| DATASET RECORDS |
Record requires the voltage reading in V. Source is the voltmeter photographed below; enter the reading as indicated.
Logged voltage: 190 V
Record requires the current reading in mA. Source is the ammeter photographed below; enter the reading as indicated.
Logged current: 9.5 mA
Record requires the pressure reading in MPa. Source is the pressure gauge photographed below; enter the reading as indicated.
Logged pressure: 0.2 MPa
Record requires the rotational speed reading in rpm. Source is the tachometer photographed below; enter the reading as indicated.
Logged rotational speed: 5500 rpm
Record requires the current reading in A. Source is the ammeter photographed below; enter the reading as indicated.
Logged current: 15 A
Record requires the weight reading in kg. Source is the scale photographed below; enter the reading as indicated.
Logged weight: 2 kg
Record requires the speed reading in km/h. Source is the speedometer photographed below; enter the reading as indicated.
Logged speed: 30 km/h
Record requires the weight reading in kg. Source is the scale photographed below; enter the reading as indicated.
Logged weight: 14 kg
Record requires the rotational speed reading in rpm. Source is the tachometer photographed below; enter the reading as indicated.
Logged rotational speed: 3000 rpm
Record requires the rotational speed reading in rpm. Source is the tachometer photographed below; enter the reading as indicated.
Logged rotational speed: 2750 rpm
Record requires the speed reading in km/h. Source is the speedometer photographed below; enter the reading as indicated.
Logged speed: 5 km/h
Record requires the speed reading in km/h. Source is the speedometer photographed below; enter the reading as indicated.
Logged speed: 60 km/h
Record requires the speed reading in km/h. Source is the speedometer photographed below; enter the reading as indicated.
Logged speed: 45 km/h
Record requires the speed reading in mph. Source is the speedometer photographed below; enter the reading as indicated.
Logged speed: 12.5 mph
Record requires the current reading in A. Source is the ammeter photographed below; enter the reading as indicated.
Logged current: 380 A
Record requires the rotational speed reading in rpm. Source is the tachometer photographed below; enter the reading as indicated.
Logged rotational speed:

| ASSIGNED TASK |
Could you retype all of the records above, line for line, with no changes?

| EXERCISE ANSWER |
Record requires the voltage reading in V. Source is the voltmeter photographed below; enter the reading as indicated.
Logged voltage: 190 V
Record requires the current reading in mA. Source is the ammeter photographed below; enter the reading as indicated.
Logged current: 9.5 mA
Record requires the pressure reading in MPa. Source is the pressure gauge photographed below; enter the reading as indicated.
Logged pressure: 0.2 MPa
Record requires the rotational speed reading in rpm. Source is the tachometer photographed below; enter the reading as indicated.
Logged rotational speed: 5500 rpm
Record requires the current reading in A. Source is the ammeter photographed below; enter the reading as indicated.
Logged current: 15 A
Record requires the weight reading in kg. Source is the scale photographed below; enter the reading as indicated.
Logged weight: 2 kg
Record requires the speed reading in km/h. Source is the speedometer photographed below; enter the reading as indicated.
Logged speed: 30 km/h
Record requires the weight reading in kg. Source is the scale photographed below; enter the reading as indicated.
Logged weight: 14 kg
Record requires the rotational speed reading in rpm. Source is the tachometer photographed below; enter the reading as indicated.
Logged rotational speed: 3000 rpm
Record requires the rotational speed reading in rpm. Source is the tachometer photographed below; enter the reading as indicated.
Logged rotational speed: 2750 rpm
Record requires the speed reading in km/h. Source is the speedometer photographed below; enter the reading as indicated.
Logged speed: 5 km/h
Record requires the speed reading in km/h. Source is the speedometer photographed below; enter the reading as indicated.
Logged speed: 60 km/h
Record requires the speed reading in km/h. Source is the speedometer photographed below; enter the reading as indicated.
Logged speed: 45 km/h
Record requires the speed reading in mph. Source is the speedometer photographed below; enter the reading as indicated.
Logged speed: 12.5 mph
Record requires the current reading in A. Source is the ammeter photographed below; enter the reading as indicated.
Logged current: 380 A
Record requires the rotational speed reading in rpm. Source is the tachometer photographed below; enter the reading as indicated.
Logged rotational speed:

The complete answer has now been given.